A voz irritante do Bruno reverbera pelo jardim, inundando a rua vazia do nosso condomínio. Não movo um músculo e espero que ele não note as lágrimas ainda persistentes quando se aproxima, me encarando com as mãos na cintura enquanto seu cabeção me impossibilita de ver boa parte do céu.
— Tô olhando as estrelas — minto, piscando algumas vezes pra afastar o choro que já embaça minha vista.
— No meio do nosso jardim? — ele pergunta, as sobrancelhas franzidas. Solto um suspiro em resposta e ele faz o mesmo, parecendo cansado. — Sabe, maninha, eu tô começando a me preocupar com você.
— Eu tô bem, Bruno.
— Não tá, não. Eu não sou cego, Eva. — Bem, meio que é sim. — Tem alguma coisa que eu possa fazer pra te deixar melhor? Quer, sei lá, conversar um pouco?
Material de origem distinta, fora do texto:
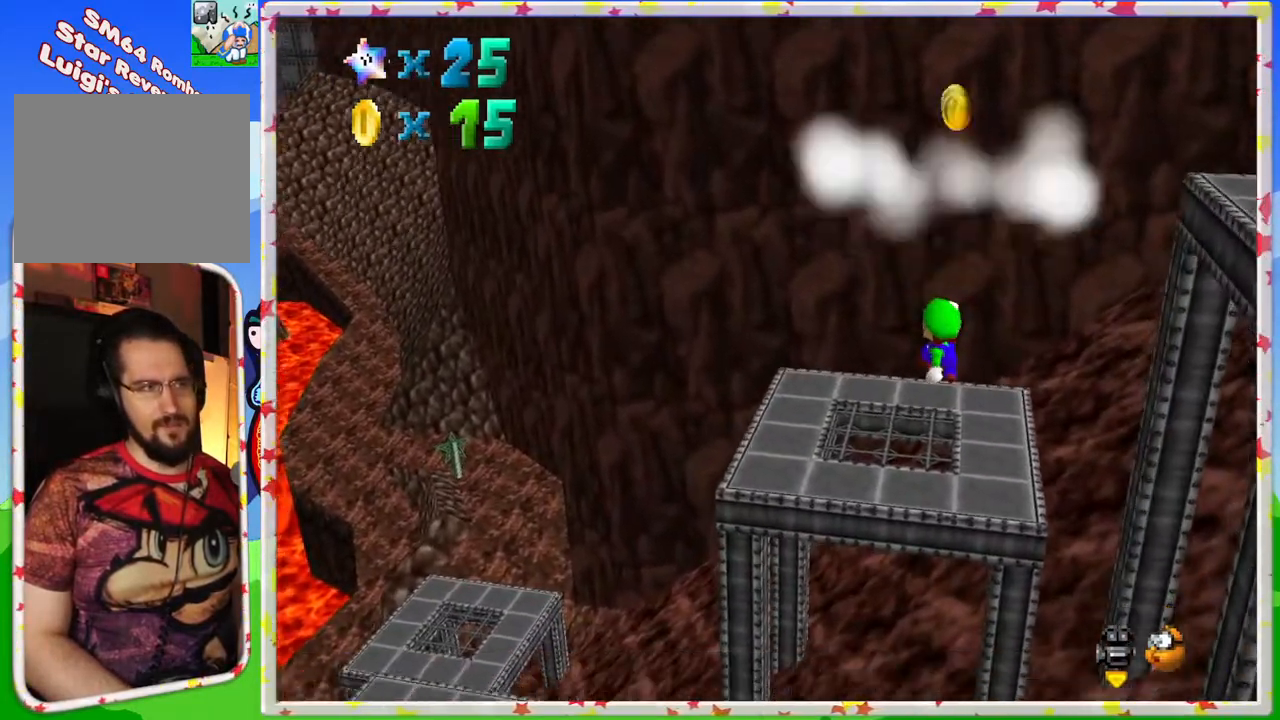
{"dt_ms": 500, "buttons": [], "left_stick": "down-right", "events": [[17, "left_stick", "down"], [200, "A", "down"], [417, "left_stick", "down-right"], [450, "A", "up"]]}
Encaro meu irmãozinho sem acreditar no que tô ouvindo, me segurando pra não lhe dirigir uma resposta grosseira. Quero ficar sozinha, mas ele parece disposto a continuar sendo uma pedra no meu sapato, e é estranho. Uns meses atrás, Bruno com certeza me ignoraria completamente se me encontrasse nessa mesma situação, e é um pouco vergonhoso assumir que eu também faria o mesmo. Acho que é a primeira vez que percebo que da mesma forma que lidar com ele foi um saco no começo, eu sei que também não fui lá muito legal com meu irmão.
— Nossos pais já estão dormindo e a Lola também, e a Cass falou que ia passar a noite fora — avisa, depois do meu silêncio duradouro. — Só tem você e eu acordados em casa, e a gente pode parar de fingir que não se gosta e assumir no sigilo que não nos odiamos tanto assim.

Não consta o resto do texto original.